Twenty-three transgender people were killed in the U.S. in 2019. On Wednesday night, 23 easels displayed each victim’s photo and their story on the fourth floor of Baker Center.

About 50 people were in attendance for the vigil, which was organized by the Ohio University LGBT Center as part of the 20th Transgender Day of Remembrance.

Theodore Hutchinson, a speaker at the event, said the easels were displayed with the idea that the lives they commemorated once took up space in the world.

“These powerful people we honor today acted,” Hutchinson, an associate professor of critical studies and education, said. “They lived their lives as who they are and they paid the ultimate price, but they did not really pay the ultimate price...The ultimate price they never forfeited and forever remains is they held their dignity.”

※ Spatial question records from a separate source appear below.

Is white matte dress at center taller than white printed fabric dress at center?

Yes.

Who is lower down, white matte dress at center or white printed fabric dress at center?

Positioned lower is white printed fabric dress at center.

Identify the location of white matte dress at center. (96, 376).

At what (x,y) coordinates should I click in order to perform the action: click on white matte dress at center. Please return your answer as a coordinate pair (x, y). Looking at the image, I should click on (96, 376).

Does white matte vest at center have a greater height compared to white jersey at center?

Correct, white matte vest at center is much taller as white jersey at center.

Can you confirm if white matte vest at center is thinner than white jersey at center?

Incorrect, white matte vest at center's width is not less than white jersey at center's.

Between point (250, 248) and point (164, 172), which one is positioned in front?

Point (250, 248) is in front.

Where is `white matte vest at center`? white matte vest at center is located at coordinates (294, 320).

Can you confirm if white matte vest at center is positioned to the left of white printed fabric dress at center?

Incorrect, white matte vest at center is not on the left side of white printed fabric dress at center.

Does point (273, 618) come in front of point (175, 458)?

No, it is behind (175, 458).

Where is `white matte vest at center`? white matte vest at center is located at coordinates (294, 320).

The victims on the easels ranged from California to Maryland. The easels also included stories from those close to the victims. 

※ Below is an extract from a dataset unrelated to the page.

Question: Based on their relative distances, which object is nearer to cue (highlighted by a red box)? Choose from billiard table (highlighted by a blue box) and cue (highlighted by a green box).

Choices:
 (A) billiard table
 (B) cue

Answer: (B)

Students and local residents were selected to read out loud the name of each victim along with their story. The names of 31 transgender people who were killed around the world were also read.

Hutchinson reminded the audience that the victims named today were only reported cases, and the actual number of victims from violence against transgender people could be much higher.

After each name was read, Hutchinson rang a chime to honor the life of the victim.

“As the sound blasts, think of their soul, think of their spirit, their energy, flying on that space of sound and say ‘You’re around us, we see you and honor you,’” Hutchinson said.

Hutchinson rang the chimes three times in a row to signify the end of the readings.

Tiffany Alex Anderson, a senior studying women’s gender and sexuality studies, was also invited to speak at the event. Anderson urged event attendees to stand up as allies for transgender people.

“We can not afford to be silent when lives are at stake. Silence has no place in the fight for the equitable treatment of trans people,” Anderson said. “Now, more than ever, we need you to step up and bring attention to the violence that is happening toward our community,”

Audience members were invited to share their thoughts at the podium at the end of the scheduled activities. 

Oliver, who prefers to not use a last name and a sophomore studying history, said he was grateful to be in a safe place like OU, especially after the murder of a transgender woman in his hometown of Cleveland.

“Hearing that someone from the community was shot and killed in practically my own backyard was devastating and terrifying to hear,” Oliver said.

Other speakers also shared personal stories of coming out and falling in love as well as stories of unaccepting families and fears of discrimination. 

Transgender, intersex, gender queer, gender fluid, non-binary pride, and agender flags were hung in above the Baker Center escalators as part of the event.

Ser Spinelli, a senior studying studio art and media art studies, said it took him about 25 to 30 hours to sew the flags, but the work paid off.

“I’m still processing it, it’s incredible (to see them displayed),” he said. “It feels amazing I was able to do something so meaningful and impactful.”

Jan Huebenthal, the assistant director of the LGBT center, said the event was very successful.

“I think it’s incredibly heartening to see the turnout and see this very visible display of solidarity,” Huebenthal said. “I think that was evidence too by how many people were moved to speak after the official portion of the program so I think this was a great success.”

Heubenthal said he would like to see the event occur again next year.

Before the event concluded, Hutchinson returned to the podium to share some lasting thoughts.

“This is also a transgender day of resilience,” Hutchinson said. “The lives you see around you, they were here as well. I’ll say it again, we’re here, we’re queer and we refuse to give in to fear.”